Selected extract:
For the past month I’ve been trying this new thing: morning reflections.
On a daily basis you can find me daydreaming randomly, especially at night when I should be sleeping. My mind runs too fast for its own good and it always seems to happen at night. This causes a problem because I just can never get to bed at a decent hour. For example, right now. It’s actually 1am on Wednesday morning and instead of sleeping I’m working into the night because I have too many things going through my mind. What does this have to do with morning reflections? I shall tell you.
About two months ago my lovely cousin wrote a post about writing in her diary and how it’s a good thing – this kicked off my desire to do something about these random thoughts. I’ve kept a diary for as long as I can remember – actually ever since I could write. So about 5 years old. I have so many full diaries that they have finally been stored in a large box under the house. My last diary had been started in 2008 and I still hadn’t finished it. In my defense it was really thick. And ugly. I couldn’t find any motivation to write in a bright lime green journal with a cartoon girl driving a sports car. So, after reading my cousin’s post I decided it was time to treat myself to a new diary. Shopping for a new diary was an unbelievable experience (I may sound dramatic but it’s just how much I love my diaries) – I was on the hunt for one with old paper. That was my one rule. While I was out at Michaels one lovely day, I found my newest friend; a beautiful, light pink, fabric diary tied together with twine. And the pages? As old as could be. No lines. Oh bliss. I made a pact with that little love to treat it and my thoughts like gold. And thus started my morning reflections.
When I wake up, there is one thing I really look forward to (besides seeing my man friend and my little love): a lovely pot of tea.
I know I haven’t been drinking tea for very long but it’s become a part of my soul. I’m not exaggerating.

Record list:

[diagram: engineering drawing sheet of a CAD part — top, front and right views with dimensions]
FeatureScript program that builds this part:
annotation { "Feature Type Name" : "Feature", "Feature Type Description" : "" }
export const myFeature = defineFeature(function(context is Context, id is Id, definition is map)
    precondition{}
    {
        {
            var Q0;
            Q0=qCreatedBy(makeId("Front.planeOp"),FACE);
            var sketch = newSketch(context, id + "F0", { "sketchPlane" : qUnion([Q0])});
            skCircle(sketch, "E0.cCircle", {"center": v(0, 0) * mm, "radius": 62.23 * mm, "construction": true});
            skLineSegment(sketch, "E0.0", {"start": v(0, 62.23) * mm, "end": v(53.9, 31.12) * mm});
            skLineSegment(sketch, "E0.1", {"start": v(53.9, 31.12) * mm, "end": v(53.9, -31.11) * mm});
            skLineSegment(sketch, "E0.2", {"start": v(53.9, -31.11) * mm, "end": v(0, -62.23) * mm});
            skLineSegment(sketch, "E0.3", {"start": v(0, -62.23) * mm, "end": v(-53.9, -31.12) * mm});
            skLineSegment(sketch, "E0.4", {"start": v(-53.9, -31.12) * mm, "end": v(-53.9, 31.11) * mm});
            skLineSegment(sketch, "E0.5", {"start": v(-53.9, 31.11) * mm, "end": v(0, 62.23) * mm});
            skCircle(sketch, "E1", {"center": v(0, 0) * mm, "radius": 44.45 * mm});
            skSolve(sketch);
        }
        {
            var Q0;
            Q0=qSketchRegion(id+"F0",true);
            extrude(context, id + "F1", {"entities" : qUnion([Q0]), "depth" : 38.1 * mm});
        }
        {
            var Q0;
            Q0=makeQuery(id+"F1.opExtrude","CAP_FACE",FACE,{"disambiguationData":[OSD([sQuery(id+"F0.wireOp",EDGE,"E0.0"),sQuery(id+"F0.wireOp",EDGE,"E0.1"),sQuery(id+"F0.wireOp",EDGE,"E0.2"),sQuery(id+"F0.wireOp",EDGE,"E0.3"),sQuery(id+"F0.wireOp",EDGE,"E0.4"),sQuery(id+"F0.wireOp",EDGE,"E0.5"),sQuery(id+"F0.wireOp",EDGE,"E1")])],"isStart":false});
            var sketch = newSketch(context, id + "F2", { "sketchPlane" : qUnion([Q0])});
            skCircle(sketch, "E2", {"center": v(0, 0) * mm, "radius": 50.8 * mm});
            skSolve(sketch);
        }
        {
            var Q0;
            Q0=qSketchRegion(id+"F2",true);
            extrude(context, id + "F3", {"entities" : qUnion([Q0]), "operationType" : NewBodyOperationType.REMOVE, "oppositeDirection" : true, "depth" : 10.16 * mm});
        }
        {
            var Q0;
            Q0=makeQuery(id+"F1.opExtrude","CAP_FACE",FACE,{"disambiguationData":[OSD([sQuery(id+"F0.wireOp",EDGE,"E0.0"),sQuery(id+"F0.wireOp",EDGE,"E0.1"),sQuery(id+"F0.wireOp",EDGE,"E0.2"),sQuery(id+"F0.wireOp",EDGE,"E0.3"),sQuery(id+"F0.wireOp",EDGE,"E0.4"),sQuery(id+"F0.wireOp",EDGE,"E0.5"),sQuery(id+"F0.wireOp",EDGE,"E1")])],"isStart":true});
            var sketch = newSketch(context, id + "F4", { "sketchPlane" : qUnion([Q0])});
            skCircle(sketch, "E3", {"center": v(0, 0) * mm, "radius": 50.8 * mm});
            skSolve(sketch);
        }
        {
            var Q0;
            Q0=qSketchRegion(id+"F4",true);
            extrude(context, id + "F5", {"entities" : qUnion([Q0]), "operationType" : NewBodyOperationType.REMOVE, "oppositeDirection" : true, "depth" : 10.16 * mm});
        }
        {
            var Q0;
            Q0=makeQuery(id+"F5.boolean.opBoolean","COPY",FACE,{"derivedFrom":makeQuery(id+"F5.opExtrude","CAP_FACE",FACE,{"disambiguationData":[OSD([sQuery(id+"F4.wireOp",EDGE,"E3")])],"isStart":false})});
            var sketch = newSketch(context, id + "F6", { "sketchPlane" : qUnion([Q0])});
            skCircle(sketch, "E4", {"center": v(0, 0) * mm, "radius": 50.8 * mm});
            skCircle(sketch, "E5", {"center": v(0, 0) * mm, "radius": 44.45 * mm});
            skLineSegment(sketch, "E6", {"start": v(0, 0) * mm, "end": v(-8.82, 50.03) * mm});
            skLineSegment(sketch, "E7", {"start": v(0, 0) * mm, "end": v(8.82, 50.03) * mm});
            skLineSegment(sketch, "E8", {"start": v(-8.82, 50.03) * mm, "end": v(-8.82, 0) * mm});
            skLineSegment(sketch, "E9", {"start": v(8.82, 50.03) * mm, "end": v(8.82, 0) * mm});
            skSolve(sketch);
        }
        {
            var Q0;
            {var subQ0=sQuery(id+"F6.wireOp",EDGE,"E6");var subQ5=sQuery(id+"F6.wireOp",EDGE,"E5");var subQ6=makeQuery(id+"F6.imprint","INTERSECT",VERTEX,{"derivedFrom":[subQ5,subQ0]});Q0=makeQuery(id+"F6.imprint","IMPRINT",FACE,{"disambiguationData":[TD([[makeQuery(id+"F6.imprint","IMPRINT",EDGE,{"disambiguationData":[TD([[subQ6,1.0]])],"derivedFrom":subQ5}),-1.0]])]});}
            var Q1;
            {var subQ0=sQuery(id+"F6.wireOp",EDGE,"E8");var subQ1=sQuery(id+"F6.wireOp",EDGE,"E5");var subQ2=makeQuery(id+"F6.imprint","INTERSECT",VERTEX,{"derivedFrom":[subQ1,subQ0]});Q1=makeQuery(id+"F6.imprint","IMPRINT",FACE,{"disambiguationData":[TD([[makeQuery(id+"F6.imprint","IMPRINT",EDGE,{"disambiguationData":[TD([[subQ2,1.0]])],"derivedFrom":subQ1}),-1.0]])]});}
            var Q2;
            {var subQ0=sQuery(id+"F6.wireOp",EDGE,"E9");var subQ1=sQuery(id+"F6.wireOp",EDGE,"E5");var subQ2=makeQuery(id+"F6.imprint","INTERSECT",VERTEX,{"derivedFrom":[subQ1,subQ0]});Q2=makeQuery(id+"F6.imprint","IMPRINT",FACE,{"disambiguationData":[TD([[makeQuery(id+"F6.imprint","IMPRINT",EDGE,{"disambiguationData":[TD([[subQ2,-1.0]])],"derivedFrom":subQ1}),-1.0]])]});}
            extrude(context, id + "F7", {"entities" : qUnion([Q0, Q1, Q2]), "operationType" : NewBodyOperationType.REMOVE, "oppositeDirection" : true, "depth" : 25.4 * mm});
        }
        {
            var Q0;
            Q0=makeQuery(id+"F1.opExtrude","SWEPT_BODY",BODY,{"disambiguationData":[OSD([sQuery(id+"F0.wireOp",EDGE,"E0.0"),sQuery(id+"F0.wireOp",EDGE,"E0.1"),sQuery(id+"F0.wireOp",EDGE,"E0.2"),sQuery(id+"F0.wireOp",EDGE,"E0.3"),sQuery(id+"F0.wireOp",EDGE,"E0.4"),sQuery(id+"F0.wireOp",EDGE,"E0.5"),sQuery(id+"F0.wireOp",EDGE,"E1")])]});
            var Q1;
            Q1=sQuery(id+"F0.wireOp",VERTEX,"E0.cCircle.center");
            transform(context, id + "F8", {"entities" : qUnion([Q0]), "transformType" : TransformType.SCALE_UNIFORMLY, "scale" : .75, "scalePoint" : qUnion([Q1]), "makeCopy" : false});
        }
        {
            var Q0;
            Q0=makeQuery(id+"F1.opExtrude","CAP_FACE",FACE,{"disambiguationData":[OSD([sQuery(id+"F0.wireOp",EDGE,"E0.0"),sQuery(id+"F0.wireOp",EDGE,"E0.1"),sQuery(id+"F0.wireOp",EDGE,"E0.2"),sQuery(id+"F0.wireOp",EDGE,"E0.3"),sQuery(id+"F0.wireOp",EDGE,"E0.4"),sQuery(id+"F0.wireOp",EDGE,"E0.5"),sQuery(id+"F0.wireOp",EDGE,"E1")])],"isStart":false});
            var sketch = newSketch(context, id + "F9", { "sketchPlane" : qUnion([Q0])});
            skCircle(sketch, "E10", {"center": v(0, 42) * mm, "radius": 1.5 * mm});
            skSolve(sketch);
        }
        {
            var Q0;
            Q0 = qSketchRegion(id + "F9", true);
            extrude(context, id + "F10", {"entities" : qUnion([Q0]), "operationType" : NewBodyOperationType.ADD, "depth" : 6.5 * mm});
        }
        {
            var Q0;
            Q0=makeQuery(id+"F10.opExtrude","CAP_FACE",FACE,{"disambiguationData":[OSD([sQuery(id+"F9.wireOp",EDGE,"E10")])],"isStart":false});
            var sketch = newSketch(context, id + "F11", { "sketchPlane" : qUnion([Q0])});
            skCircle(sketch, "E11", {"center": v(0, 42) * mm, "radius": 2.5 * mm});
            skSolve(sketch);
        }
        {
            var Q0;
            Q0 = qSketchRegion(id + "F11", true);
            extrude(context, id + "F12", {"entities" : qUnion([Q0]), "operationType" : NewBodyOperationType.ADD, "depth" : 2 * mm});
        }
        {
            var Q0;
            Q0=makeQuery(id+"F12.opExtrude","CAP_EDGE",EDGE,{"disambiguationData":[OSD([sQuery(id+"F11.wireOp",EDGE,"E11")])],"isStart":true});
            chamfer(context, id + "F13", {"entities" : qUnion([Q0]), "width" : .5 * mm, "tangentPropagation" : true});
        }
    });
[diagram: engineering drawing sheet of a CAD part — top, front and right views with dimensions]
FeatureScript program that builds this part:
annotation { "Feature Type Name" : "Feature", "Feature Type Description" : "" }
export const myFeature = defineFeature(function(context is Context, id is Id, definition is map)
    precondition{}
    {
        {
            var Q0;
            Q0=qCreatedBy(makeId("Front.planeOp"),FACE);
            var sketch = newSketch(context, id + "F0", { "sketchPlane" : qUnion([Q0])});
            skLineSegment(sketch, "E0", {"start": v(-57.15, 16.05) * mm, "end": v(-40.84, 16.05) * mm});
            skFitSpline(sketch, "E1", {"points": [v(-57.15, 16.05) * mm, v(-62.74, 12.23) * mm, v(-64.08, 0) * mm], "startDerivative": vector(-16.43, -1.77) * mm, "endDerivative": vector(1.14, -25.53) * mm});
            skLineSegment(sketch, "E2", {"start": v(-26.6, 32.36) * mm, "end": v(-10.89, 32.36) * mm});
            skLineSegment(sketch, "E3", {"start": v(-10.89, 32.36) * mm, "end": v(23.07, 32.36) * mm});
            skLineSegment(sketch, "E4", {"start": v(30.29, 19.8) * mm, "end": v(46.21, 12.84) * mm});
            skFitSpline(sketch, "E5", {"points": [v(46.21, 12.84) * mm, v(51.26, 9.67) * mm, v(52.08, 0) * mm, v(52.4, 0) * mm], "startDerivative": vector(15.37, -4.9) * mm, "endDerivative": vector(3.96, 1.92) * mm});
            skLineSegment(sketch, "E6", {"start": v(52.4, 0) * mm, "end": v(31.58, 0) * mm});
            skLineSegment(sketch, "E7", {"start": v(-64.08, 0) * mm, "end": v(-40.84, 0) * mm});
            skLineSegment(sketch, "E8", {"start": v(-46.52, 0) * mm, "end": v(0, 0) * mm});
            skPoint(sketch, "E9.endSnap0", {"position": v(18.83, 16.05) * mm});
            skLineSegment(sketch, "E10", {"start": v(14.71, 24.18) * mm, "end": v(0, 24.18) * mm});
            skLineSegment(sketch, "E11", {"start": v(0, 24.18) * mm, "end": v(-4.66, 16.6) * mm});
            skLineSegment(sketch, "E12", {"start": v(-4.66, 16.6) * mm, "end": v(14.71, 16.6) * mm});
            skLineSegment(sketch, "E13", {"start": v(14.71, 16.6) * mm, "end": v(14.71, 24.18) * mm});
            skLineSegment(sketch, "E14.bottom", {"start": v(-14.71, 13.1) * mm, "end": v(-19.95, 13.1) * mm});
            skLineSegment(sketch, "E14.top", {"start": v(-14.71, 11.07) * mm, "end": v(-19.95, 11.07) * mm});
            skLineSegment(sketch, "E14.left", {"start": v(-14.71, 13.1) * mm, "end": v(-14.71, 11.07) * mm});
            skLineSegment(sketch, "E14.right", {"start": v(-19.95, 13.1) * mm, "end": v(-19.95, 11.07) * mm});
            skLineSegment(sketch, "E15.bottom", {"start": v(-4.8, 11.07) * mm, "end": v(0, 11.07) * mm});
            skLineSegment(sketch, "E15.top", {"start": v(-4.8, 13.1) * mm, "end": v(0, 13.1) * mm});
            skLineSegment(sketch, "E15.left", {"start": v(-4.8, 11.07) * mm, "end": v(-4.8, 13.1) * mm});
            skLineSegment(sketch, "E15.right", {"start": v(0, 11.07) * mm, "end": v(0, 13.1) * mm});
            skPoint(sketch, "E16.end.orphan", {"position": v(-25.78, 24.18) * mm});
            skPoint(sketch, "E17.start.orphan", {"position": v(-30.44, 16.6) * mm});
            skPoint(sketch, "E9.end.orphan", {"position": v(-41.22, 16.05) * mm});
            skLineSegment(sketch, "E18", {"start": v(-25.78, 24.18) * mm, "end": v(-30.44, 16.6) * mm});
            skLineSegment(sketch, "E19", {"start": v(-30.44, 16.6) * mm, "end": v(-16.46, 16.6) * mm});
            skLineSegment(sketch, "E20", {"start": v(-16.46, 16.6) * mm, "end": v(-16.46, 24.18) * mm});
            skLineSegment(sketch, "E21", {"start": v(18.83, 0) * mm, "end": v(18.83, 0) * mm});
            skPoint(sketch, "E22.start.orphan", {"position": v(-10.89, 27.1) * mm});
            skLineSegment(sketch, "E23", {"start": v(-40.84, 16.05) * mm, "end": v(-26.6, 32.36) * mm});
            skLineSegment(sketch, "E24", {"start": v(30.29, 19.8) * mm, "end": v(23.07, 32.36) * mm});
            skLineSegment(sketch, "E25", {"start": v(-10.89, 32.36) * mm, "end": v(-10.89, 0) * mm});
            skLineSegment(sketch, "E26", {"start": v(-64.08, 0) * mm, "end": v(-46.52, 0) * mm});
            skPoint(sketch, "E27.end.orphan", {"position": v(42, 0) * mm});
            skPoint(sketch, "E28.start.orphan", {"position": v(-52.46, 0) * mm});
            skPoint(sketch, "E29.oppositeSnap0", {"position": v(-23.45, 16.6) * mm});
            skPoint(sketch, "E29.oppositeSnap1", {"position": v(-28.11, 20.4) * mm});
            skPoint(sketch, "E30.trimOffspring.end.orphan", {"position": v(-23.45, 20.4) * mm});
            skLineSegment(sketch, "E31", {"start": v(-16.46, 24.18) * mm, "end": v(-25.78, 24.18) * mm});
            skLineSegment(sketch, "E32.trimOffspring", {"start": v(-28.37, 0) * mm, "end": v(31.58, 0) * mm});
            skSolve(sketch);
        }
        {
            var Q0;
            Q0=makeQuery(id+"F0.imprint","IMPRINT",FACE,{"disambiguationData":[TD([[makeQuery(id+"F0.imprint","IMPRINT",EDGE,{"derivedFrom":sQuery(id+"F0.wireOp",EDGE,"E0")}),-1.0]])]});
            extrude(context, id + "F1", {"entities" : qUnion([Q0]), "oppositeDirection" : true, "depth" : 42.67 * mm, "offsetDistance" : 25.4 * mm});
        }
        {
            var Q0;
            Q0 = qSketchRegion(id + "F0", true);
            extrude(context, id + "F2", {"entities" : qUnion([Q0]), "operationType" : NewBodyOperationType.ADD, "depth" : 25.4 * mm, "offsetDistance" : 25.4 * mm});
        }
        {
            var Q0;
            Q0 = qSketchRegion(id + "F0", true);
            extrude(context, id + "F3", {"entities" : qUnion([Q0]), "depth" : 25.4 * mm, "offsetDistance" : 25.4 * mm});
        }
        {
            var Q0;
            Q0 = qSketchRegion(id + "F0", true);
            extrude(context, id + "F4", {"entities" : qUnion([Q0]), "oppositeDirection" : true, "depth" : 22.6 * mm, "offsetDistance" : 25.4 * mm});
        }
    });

Set problem A: Please reproduce the part of the morning reflections post that opens with the words containing "For the past" and closes with "shall tell you.".
Set problem B: In the morning reflections post, what was the one rule for choosing a new diary?
Set problem C: According to the morning reflections post, why can the writer never get to bed at a decent hour? Answer in one to three sentences.
The rows have nothing to do with the morning reflections post.

Full answer A:
For the past month I’ve been trying this new thing: morning reflections.
On a daily basis you can find me daydreaming randomly, especially at night when I should be sleeping. My mind runs too fast for its own good and it always seems to happen at night. This causes a problem because I just can never get to bed at a decent hour. For example, right now. It’s actually 1am on Wednesday morning and instead of sleeping I’m working into the night because I have too many things going through my mind. What does this have to do with morning reflections? I shall tell you.

Full answer B: The diary had to have old paper.

Full answer C: The writer's mind runs too fast, and the daydreaming tends to happen at night. With too many things going through their mind, the writer stays up instead of sleeping.